_WHAT THE TASK REQUIRES_
Each line from the one with "exposure_s: 1/200" through the final line of the entries below must be printed exactly, and the pictures must not be.

(Dataset entries)
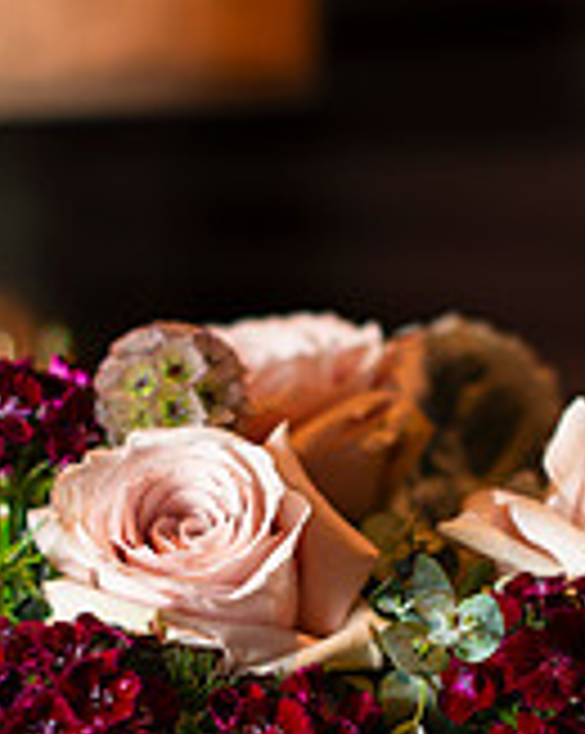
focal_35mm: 167
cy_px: 691
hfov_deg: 9.2
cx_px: 414
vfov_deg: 11.5
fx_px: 3621
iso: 200
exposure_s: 1/200
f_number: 2
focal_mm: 50
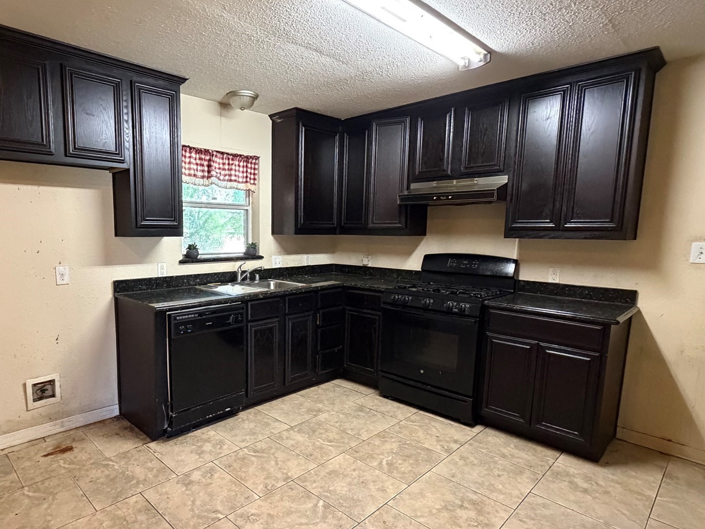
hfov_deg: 77.6
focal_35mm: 21
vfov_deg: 63.4
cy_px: 285
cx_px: 264
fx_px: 428
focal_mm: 2.22
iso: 800
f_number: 2.2
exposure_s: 1/60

_YOUR RESPONSE_
exposure_s: 1/200
f_number: 2
focal_mm: 50
hfov_deg: 77.6
focal_35mm: 21
vfov_deg: 63.4
cy_px: 285
cx_px: 264
fx_px: 428
focal_mm: 2.22
iso: 800
f_number: 2.2
exposure_s: 1/60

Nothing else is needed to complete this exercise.